Examples of known fuel injection systems use an injector to dispense a quantity of fuel that is to be combusted in an internal combustion engine. The quantity of fuel that is dispensed is varied in accordance with a number of engine parameters such as engine speed, engine load, engine emissions, etc.
Known electronic fuel injection systems monitor at least one of the engine parameters and electrically operate the injector to dispense the fuel. It is believed that examples of known injectors use electro-magnetic coils, piezoelectric elements, or magnetostrictive materials to actuate a valve.
A known fuel injector utilizes a plethora of internal components such as a metallic inlet tube connected to a valve body via a non-magnetic shell with a pole piece interposed therebetween. The inlet tube, valve body, non-magnetic shell and pole piece are generally affixed to each other after a closure assembly and a metering assembly are disposed in the valve body. A solenoid coil is inserted over the assembled components and the entire assembly is molded into the fuel injector.
It is believed that one known fuel injector utilizes a plastic body molded over a solenoid coil to provide a plastic inlet fuel passage with a metallic valve body being coupled to the solenoid coil.
It is believed that another known fuel injector utilizes two separate subassemblies to form the fuel injector. The first subassembly can include a complete coil assembly (including a coil housing) and electrical connector molded into an outer casing to provide a power group. The second subassembly can include an inlet tube, pole piece, non-magnetic shell valve body, closure assembly and metering assembly affixed together to form a stand alone fuel group. The fuel group requires at least five different welding steps. They include welding an inlet tube to a pole piece; pole piece to the non-magnetic shell; the non-magnetic shell to the valve body; the coil housing to the valve body; and valve body to the seat to provide for the fuel group. The known fuel injector thus requires at least 35 manufacturing procedures that must be completed before the fuel injector is ready for calibration and testing. Thereafter, the separately formed power group and fuel group are coupled together to provide an operable fuel injector.

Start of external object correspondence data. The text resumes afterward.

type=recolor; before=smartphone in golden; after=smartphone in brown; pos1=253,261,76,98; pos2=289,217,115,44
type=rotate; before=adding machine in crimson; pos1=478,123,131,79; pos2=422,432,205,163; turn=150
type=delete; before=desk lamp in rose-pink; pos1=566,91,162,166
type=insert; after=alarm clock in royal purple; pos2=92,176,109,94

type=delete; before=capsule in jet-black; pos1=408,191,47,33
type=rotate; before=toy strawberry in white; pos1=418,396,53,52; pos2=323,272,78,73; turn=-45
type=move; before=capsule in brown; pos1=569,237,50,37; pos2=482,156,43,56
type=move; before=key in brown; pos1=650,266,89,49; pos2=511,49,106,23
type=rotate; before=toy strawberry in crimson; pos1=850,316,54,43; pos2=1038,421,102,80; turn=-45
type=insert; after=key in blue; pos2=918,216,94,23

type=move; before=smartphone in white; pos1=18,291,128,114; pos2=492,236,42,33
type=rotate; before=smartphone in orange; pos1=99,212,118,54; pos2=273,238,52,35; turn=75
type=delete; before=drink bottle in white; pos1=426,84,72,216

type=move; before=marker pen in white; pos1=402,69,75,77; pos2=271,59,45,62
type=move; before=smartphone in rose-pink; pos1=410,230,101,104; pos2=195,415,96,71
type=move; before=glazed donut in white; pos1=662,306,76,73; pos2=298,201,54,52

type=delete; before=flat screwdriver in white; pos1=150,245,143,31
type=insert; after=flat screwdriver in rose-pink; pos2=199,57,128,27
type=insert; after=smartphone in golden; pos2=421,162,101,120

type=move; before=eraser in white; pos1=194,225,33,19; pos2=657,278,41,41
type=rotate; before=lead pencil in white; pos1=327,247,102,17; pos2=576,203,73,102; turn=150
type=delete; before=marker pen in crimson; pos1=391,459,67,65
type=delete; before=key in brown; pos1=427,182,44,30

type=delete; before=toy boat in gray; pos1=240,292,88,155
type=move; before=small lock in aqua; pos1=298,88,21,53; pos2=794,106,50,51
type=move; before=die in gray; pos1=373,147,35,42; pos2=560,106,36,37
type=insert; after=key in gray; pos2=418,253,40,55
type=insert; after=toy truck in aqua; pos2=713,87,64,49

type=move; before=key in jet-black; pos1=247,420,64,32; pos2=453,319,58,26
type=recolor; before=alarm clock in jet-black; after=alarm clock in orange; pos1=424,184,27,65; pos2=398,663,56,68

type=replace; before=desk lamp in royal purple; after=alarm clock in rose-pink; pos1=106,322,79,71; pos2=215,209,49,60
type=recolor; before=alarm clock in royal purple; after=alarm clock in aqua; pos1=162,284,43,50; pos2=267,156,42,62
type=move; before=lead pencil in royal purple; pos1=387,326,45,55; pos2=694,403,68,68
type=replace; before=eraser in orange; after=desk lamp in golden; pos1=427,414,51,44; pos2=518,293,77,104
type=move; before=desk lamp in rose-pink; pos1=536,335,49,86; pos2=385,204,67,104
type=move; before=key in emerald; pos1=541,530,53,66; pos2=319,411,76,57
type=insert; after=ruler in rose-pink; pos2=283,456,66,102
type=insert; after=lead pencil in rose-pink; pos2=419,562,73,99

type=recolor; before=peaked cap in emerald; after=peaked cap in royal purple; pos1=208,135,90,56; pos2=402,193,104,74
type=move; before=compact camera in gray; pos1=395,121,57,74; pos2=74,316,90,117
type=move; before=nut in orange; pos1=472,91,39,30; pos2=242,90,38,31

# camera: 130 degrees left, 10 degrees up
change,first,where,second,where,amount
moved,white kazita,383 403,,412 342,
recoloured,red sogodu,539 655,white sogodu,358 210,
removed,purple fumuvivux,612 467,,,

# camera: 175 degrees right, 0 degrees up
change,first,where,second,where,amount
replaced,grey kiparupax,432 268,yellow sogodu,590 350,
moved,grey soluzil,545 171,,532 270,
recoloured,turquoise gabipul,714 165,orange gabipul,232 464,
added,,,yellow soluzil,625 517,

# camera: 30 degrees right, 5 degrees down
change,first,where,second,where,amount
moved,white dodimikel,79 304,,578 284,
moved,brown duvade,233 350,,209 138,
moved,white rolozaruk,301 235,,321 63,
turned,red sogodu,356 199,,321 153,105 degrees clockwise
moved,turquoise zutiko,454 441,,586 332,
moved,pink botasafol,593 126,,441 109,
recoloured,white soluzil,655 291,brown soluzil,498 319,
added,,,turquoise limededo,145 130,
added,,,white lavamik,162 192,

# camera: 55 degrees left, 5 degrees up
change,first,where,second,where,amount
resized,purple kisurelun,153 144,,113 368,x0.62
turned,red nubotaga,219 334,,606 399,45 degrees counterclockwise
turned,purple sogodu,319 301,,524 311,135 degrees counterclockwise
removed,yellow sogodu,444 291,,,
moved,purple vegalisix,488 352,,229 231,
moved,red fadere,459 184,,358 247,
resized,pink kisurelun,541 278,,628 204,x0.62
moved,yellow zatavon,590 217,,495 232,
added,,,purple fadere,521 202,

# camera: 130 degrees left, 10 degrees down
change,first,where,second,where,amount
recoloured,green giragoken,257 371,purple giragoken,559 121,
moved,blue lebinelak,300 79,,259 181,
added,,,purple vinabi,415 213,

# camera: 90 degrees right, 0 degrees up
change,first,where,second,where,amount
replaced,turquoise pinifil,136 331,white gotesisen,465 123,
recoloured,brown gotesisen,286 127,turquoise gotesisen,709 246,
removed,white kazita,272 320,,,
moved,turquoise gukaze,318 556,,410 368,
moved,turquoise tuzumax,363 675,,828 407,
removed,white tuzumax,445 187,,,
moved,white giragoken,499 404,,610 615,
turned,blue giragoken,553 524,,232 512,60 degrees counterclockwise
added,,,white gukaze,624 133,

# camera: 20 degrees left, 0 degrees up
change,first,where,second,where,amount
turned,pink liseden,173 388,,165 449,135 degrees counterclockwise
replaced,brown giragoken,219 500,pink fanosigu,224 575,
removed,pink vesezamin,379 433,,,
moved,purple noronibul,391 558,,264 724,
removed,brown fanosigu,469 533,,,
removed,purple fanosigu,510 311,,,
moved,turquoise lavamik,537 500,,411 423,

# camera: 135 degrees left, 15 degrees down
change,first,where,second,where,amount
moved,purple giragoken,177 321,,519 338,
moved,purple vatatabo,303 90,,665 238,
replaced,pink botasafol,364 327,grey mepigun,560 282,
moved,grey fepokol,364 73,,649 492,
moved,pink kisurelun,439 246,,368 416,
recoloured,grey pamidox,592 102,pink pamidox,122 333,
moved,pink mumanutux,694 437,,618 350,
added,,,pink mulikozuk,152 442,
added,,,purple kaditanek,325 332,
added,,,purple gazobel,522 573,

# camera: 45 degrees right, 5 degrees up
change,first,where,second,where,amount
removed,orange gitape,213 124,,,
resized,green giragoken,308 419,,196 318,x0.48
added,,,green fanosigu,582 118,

While the known fuel injectors are suited to the task of metering fuel, it is believed that the known fuel injectors may have certain assembly or component drawbacks that require extensive manufacturing process to be undertaken to ensure that the injector are suitable for commercial applications. They can include, for example, the necessity for multiple seal points between components to provide leak integrity in the injector and a large number of manufacturing steps that are undertaken. These seals can be effectuated by elastomeric seals, such as, O-rings, or multiple hermetic welds to ensure structural and leak integrity of the known fuel injectors. Others include the potential manufacturing difficulties associated with thermal distortion in welding multiple metallic components at close proximity to each other or the need for a metal valve body with internal resilient seals for leak integrity. Yet another drawback can include the utilization of lift setting components that must be inserted into the valve body of the fuel injector. Thus, it would be advantageous to reduce or even eliminate some of these drawbacks.